Weil – wie erwähnt – auch hier die dramaturgischen Gäule mit dem Studio durchgegangen sind, kommt es zu ganz unglaublichen Szenen, die sicherlich auch den ein oder anderen Actionfreund begeistern können. Also, ich mein' – schon mal Rambo II [WP] gesehen?
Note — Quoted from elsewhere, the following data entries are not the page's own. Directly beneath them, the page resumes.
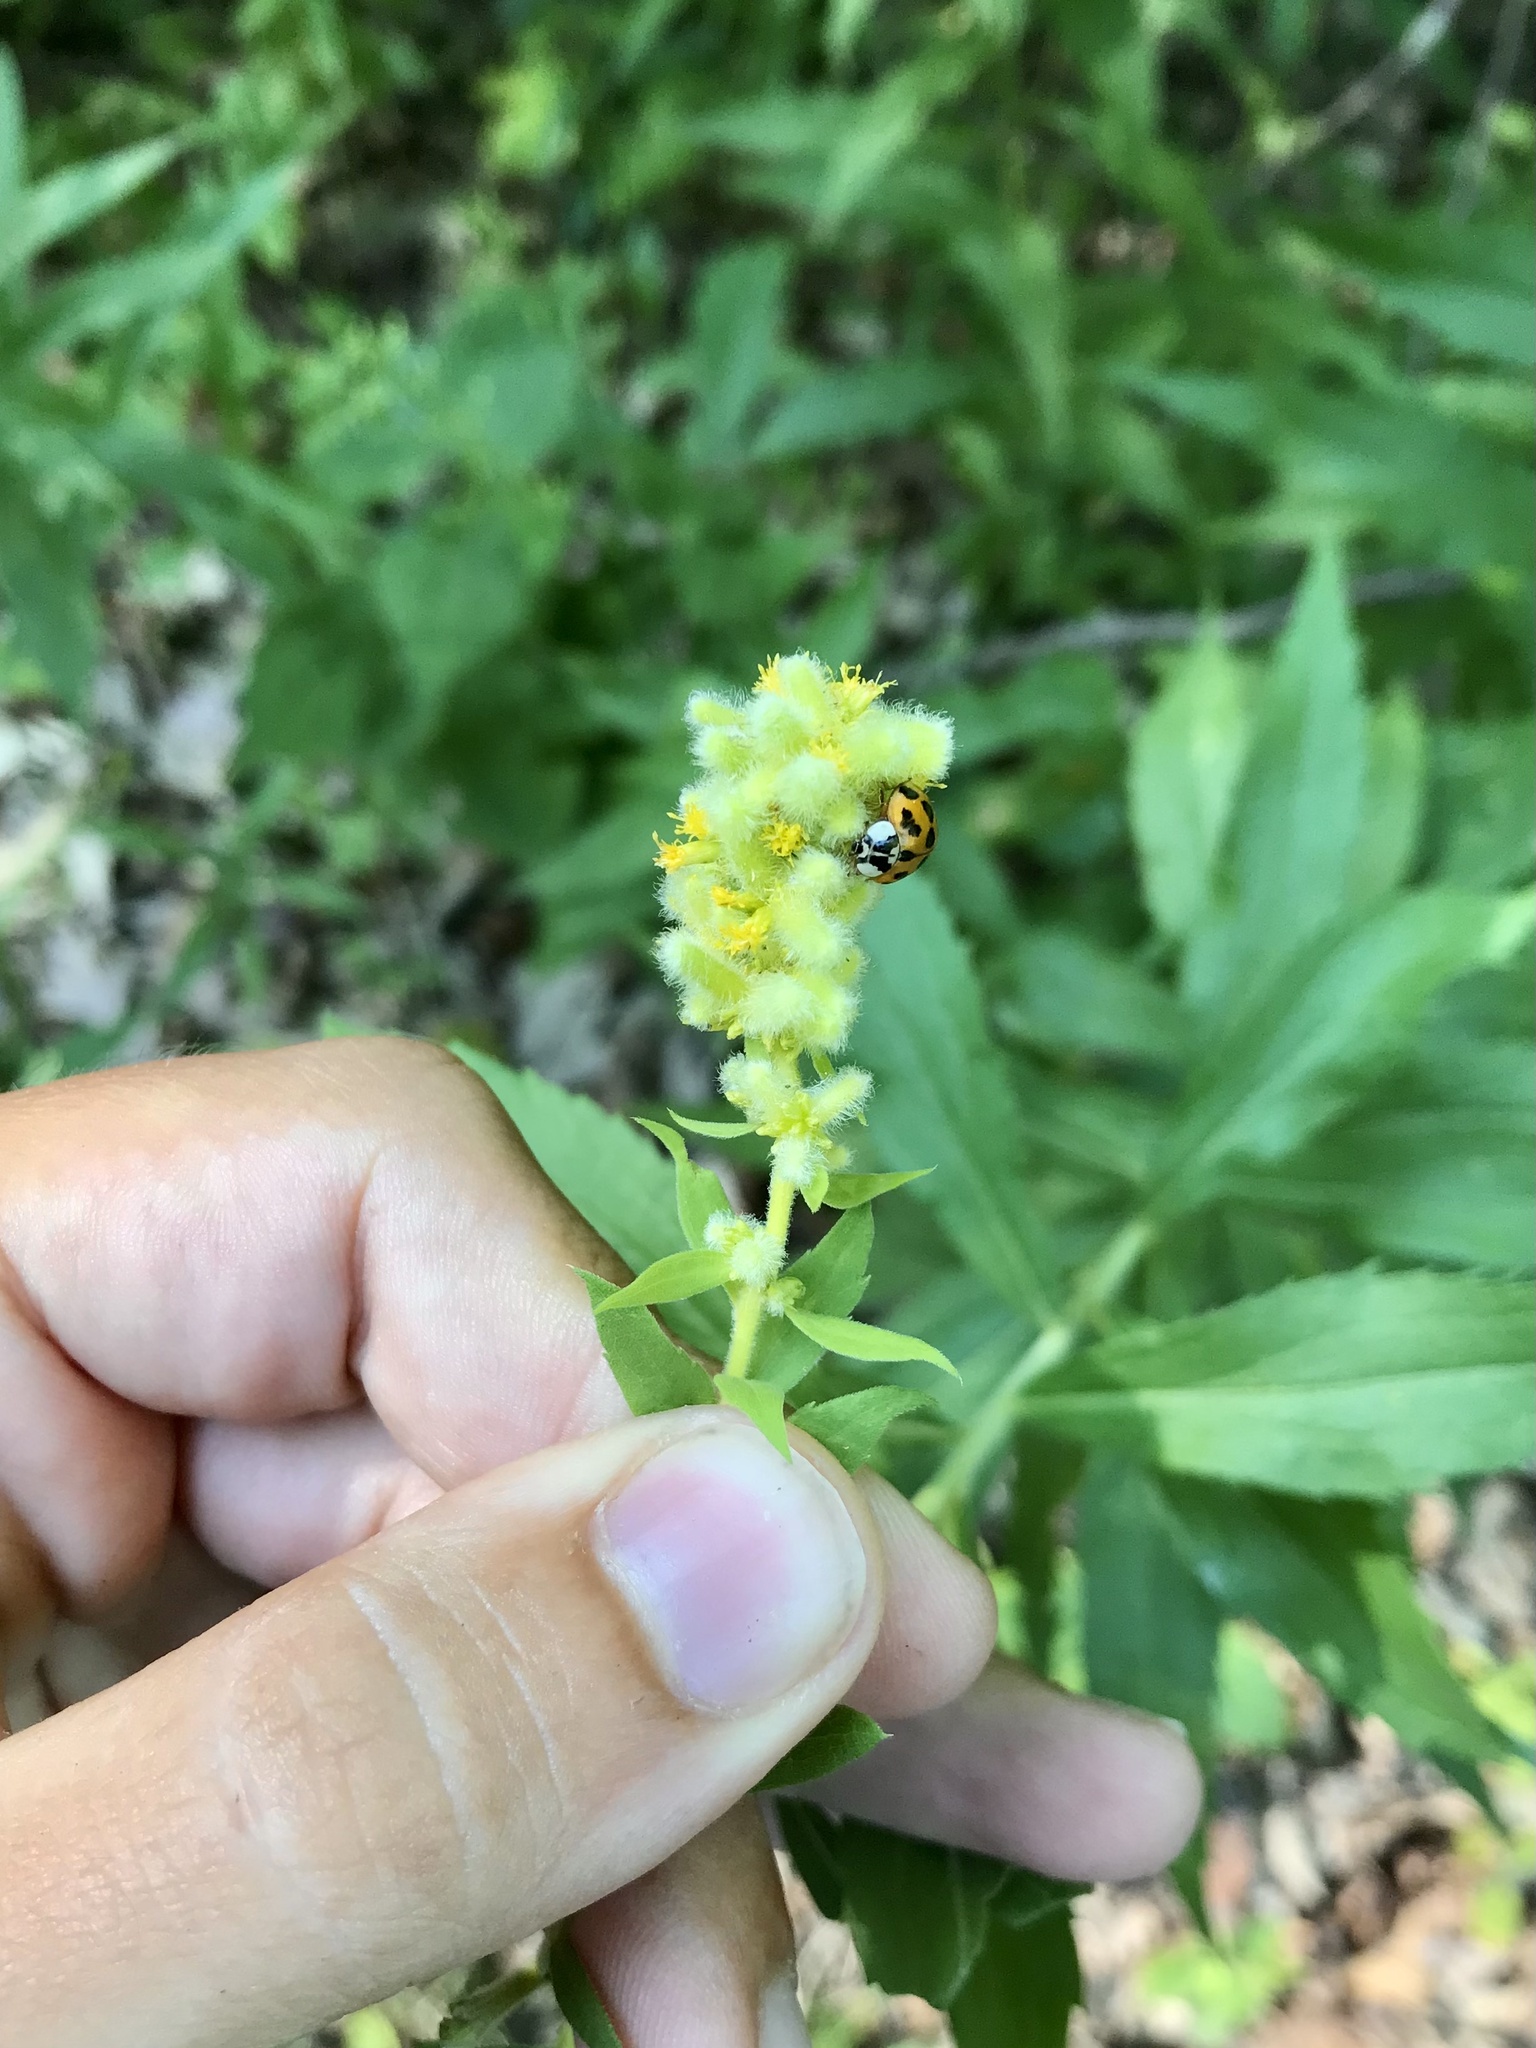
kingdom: Animalia
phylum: Arthropoda
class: Insecta
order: Diptera
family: Cecidomyiidae
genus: Rhopalomyia
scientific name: Rhopalomyia anthophila
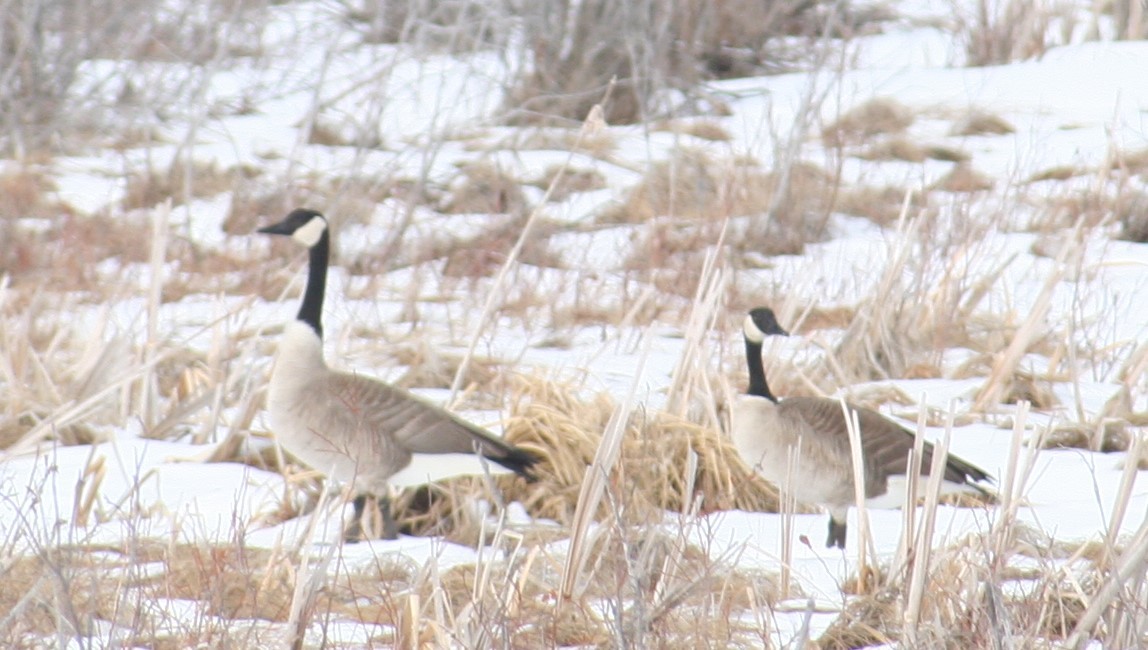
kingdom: Animalia
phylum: Chordata
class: Aves
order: Anseriformes
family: Anatidae
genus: Branta
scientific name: Branta canadensis
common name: Canada goose
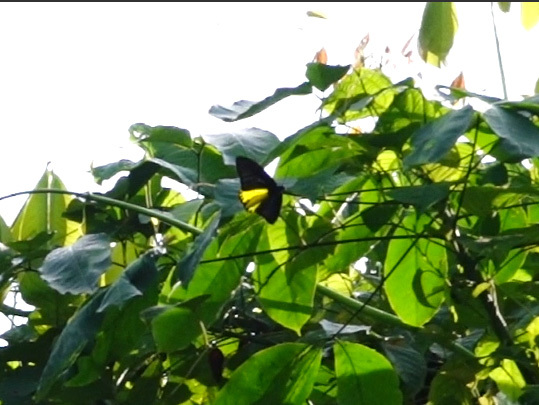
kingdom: Animalia
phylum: Arthropoda
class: Insecta
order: Lepidoptera
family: Papilionidae
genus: Troides
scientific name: Troides helena
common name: Common birdwing
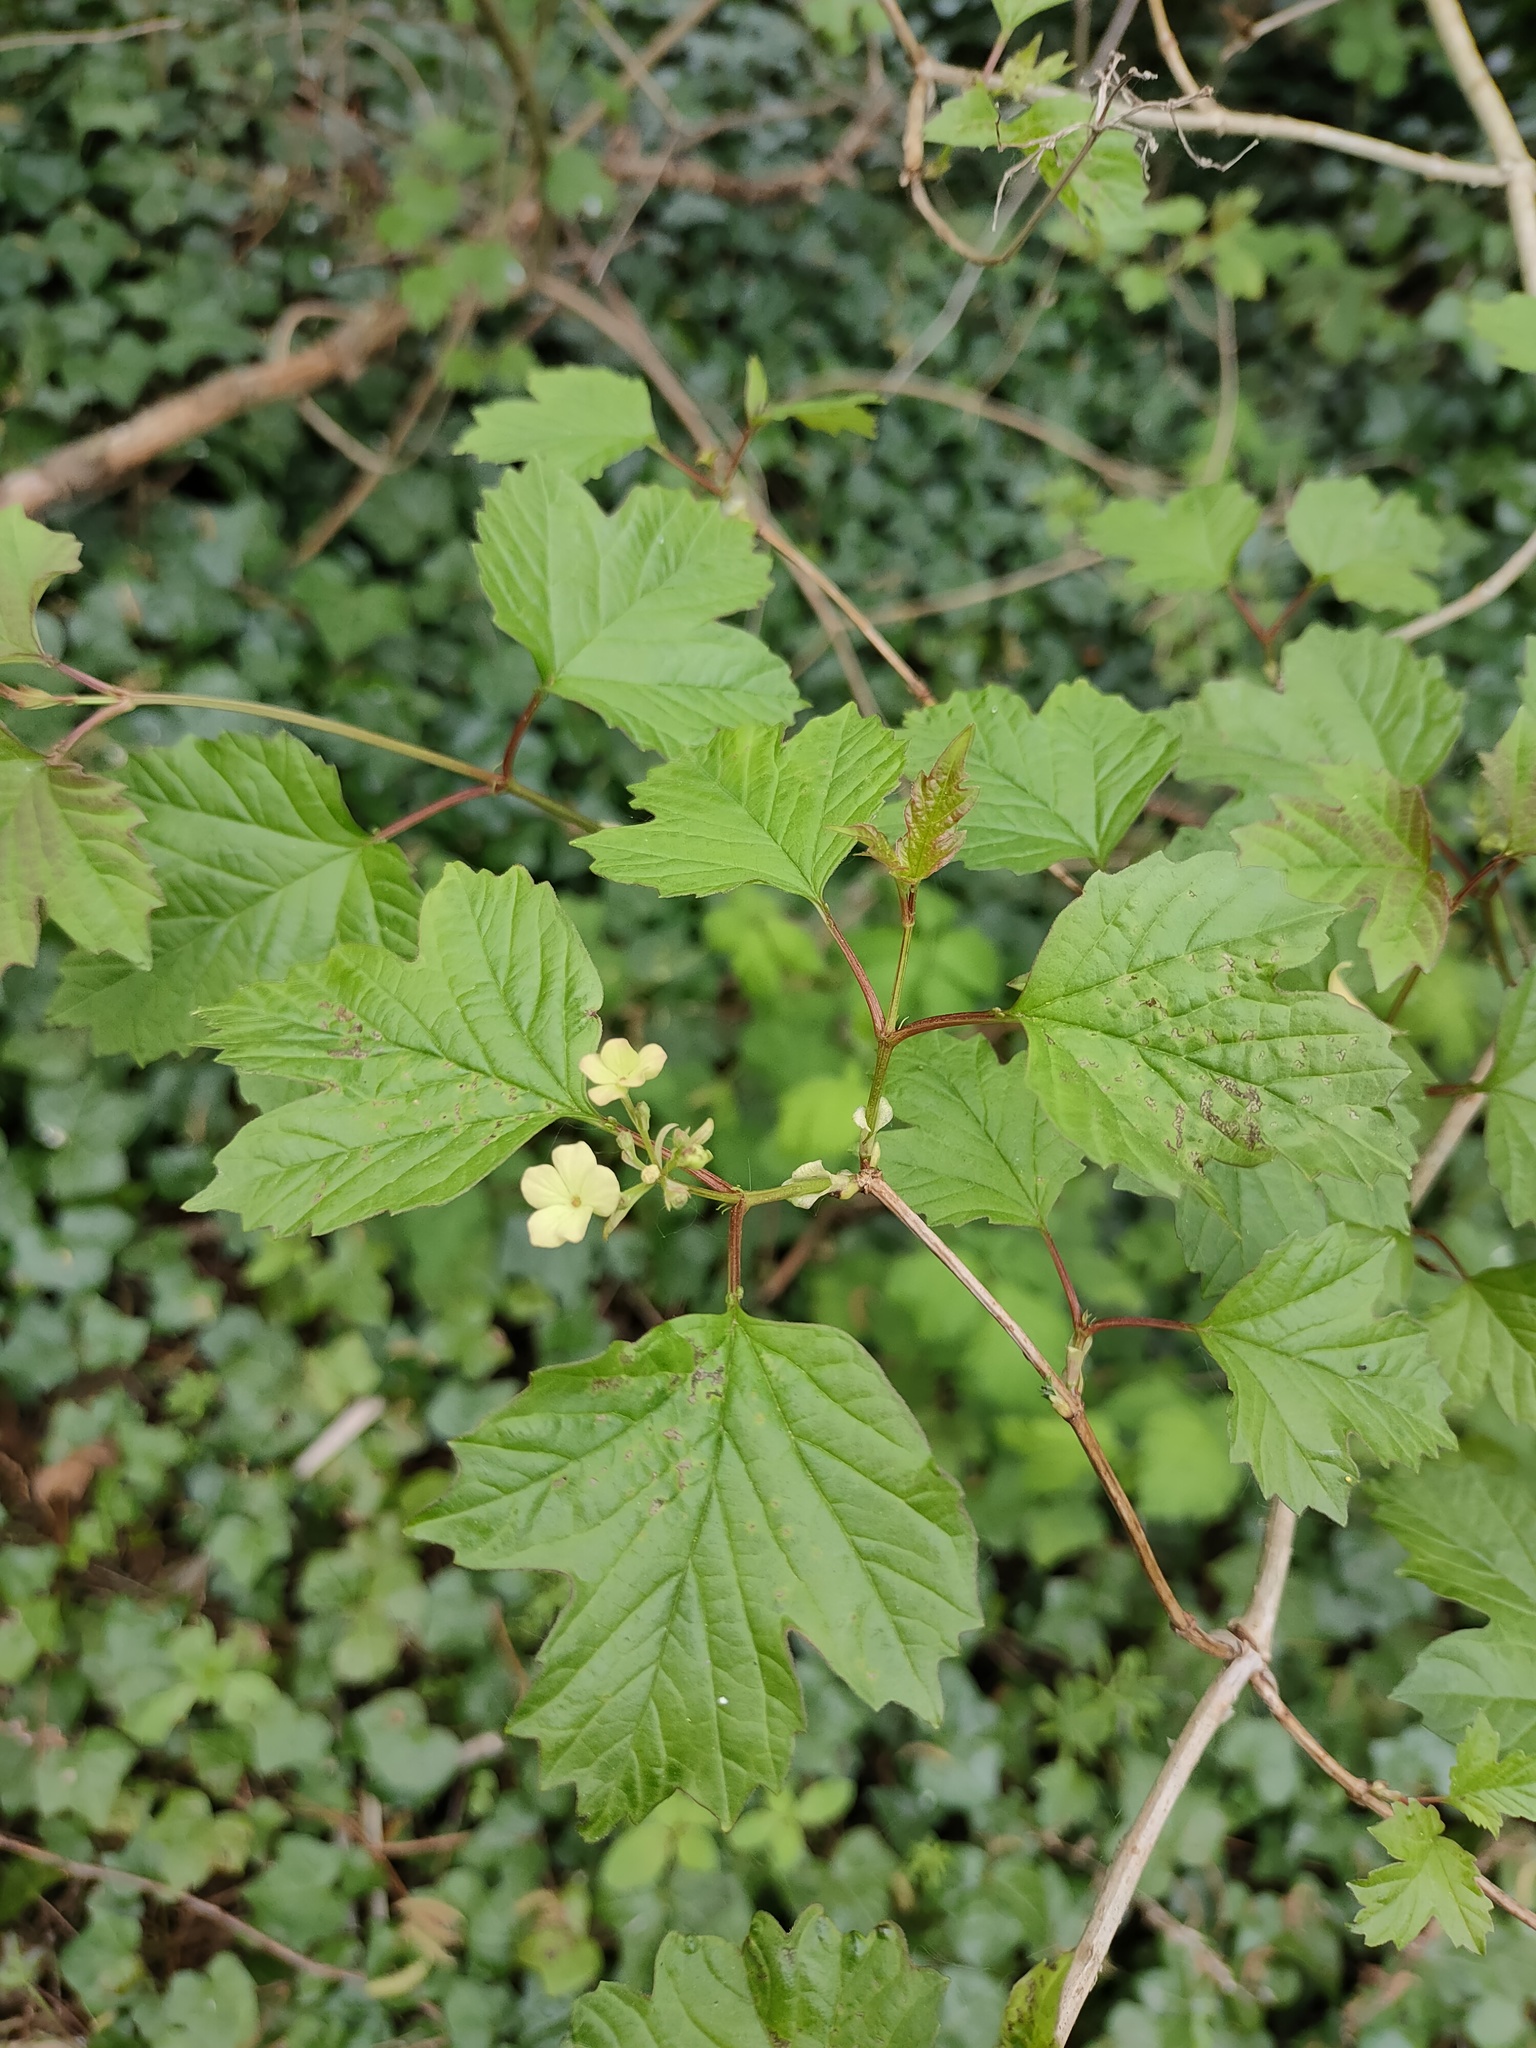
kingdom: Plantae
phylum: Tracheophyta
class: Magnoliopsida
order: Dipsacales
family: Viburnaceae
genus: Viburnum
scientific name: Viburnum opulus
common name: Guelder-rose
Damit dürfte also klar sein, wie sich ein richtiger Mann selbst verarztet oder sich später seiner Fesseln entledigt. Daß dann am Ende ziemlich "Deus ex machina"-mäßig und wortwörtlich "des Königs reitender Bote kommt" [Brecht: Dreigroschenoper], fällt da schon gar nicht mehr ins Gewicht. In dieser Phase, wo die Eingriffe der Vorsehung immer abstruser geraten und die Handlungslogik allgemein größere Aussetzer hat, ist es eh schon egal, und außerdem kann man das durchaus auch als ironisches Zitat verstehen.

Fazit:
Feiner Film. Hat Spaß gemacht, gerade weil man sich auch um Kleinigkeiten bemüht und nicht nur einfach irgendwas hingeschlunzt hat. Besser als »Hermes«



PS: Und falls wider Erwarten doch jemand einen Link zu Schillers Text braucht: hier gibt's die Version von 1804 auf gutenberg.org.
Beitrag wurde zuletzt am 08.04.2024 19:20 geändert.